Mon Feb 2 08:37:13 PST 2015

On 02/02/2015 08:38 AM, Michael Di Domenico wrote:
> Glenn's article is good and hits on many topics correctly (of which
> i've seen, having sat on the vendor side of NSF proposals in a former
> life).  However I'm a little concerned by what i perceive of his
> attitude towards stripping funding from centers that don't have the
> technical prowess to run an HPC resources.
>
> NSF's goal is to further science.  stripping funding, i don't believe
> is the correct solution.  if a center isn't keeping up or doesn't have
> the skills from the start, there should be a mentor put in place from
> one of the other bigger centers.  stripping funding is only going to
> shrink the pool of knowledge to a few key installations around the US,
> which probably isn't the best way to spread knowledge.  but i do
> concur there is a point where the NSF would probably/already has
> spread itself too thin
>
> seems to me NFS needs to get back into building the HPC community of
> PEOPLE rather then building hero machines at six or seven
> installations across the us.
>

I interpreted it differently.

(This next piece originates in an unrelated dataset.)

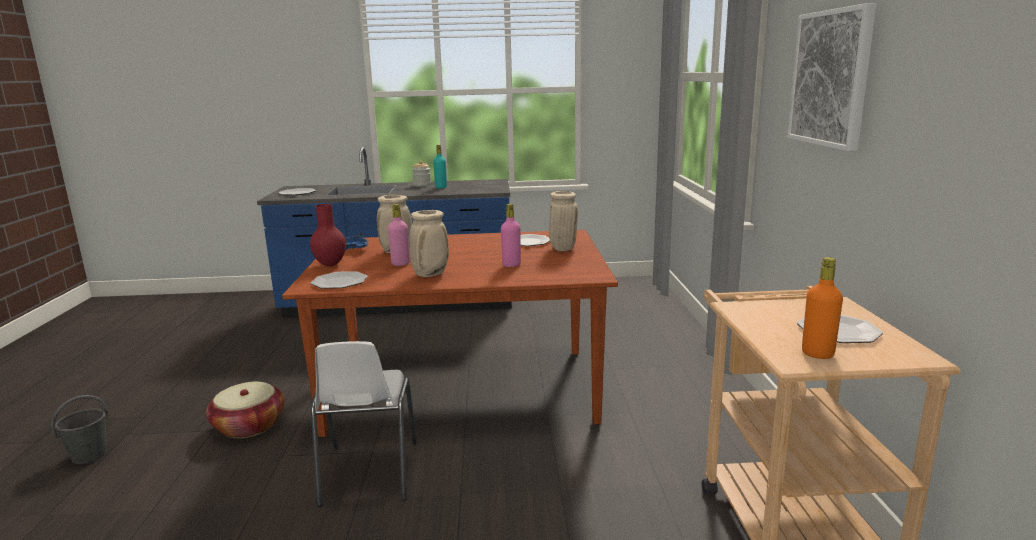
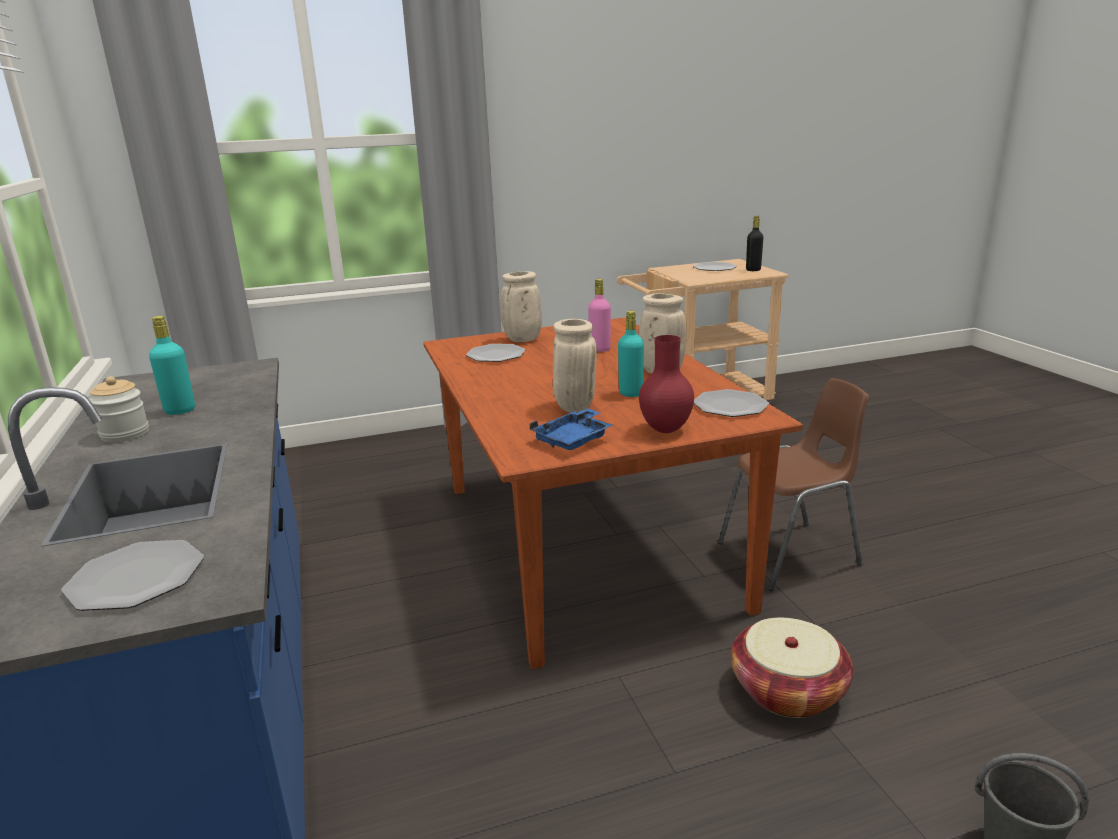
camera: 105 degrees left, 5 degrees up
white chair [311,341,417,507] -> brown chair [718,378,869,591]
pink bottle [388,204,410,266] -> turquoise bottle [618,311,644,397]
picture [787,3,876,151] -> none
orange bottle [802,257,843,359] -> black bottle [746,216,763,271]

I think he was saying that the NSF funding 
for HPC should be concentrated in fewer sites, similar to what the DOE 
has done with their leadership computing facilities (LCFs): Argonne 
Leadership Computing Facility  (ALCF) and Oak Ridge Leadership Computing 
Facility (ORLCF). By concentrating their resources in fewer locations, 
they can take advantage of economies of scale:

1. Pay for two large data centers instead of 5 or 10
2. Higher a somewhat larger, but much more talented staff whose talents 
can be spread out over several clusters and storage systems rather than 
many smaller support staffs with (most likely) less capabilities for 
each site.

And on, and on.

By committing heavily to less sites, it's easier for the NSF to focus on 
providing a stable financial footing, than having to constantly spread 
the money around many different sites like they're broadcasting seeding 
a lawn.

TL;DR: Put all your eggs into 2-3 baskets, and keep a really good eye on 
those baskets.

Regarding your comment about 'hero' systems: I read a paper a couple of 
years ago that the large majority of computational scientists don't need 
these massive exascale systems - most only need a 'department'-sized 
cluster with ~1024 cores. I believe SDSC did their own study with XSEDE 
data and came to the same conclusion (Glenn actually told me this. I'm 
not sure if this is published anywhere).

This reminds me of 'The Long Tail' 
(http://en.wikipedia.org/wiki/Long_tail): The hero systems cater to the 
small percentage of extremely talented computational scientists at the 
top of their fields, and the long tail, which is your 'average' 
computational science PI or grad student at universities around the 
world, still has to rely on an antiquated small departmental cluster. 
because the NSF focuses on  the hero users to the detriment of the long 
tail, which actually represents the bulk of their funded scientists.